(INSTRUCTIONS FOR THE TASK)
Print the passage of the research briefing between "Summary of the" and "of non-discrimination legislation?.", inclusive, with every word unchanged.
-------- ARTICLE --------
Research article briefing 1
Wilson, M. G., Gahlout, P., Liu, L., & Mouly, S. (2005). A rose by any other name:The effect of ethnicity and name on access to employment. [Research].
Summary of the study
“New Zealand has an increasingly diverse workforce, yet both the popular and academic press suggest persistent employment discrimination in New Zealand, particularly for ethnic minorities and immigrants” (Wilson, Gahlout, Liu, & Mouly, 2005). Wilson et al (2005) carried out a scientific research to investigate the impact of ethnicity on initial short listing and access to employment for the ethnic minority and immigrant job applicants. The article mentions similar studies have been done in the UK and the US. The results of studies indicate the Asian and other ethnic minorities remain disadvantaged in access to employment compared to the majority. Wilson et al (2005) mentions often such stories are difficult to believe as New Zealand “prides itself on a “level playing field” and that it has one of the world’s most inclusive pieces of non-discrimination legislation?.
-------- SOURCE EXCERPT --------
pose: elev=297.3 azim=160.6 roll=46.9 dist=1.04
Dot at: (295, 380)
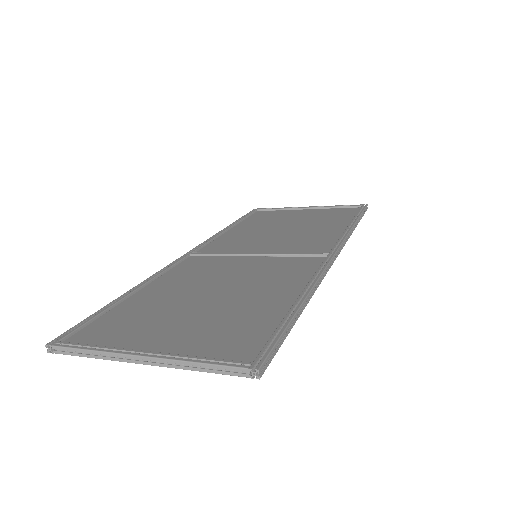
--------
(OUTPUT)
Summary of the study
“New Zealand has an increasingly diverse workforce, yet both the popular and academic press suggest persistent employment discrimination in New Zealand, particularly for ethnic minorities and immigrants” (Wilson, Gahlout, Liu, & Mouly, 2005). Wilson et al (2005) carried out a scientific research to investigate the impact of ethnicity on initial short listing and access to employment for the ethnic minority and immigrant job applicants. The article mentions similar studies have been done in the UK and the US. The results of studies indicate the Asian and other ethnic minorities remain disadvantaged in access to employment compared to the majority. Wilson et al (2005) mentions often such stories are difficult to believe as New Zealand “prides itself on a “level playing field” and that it has one of the world’s most inclusive pieces of non-discrimination legislation?.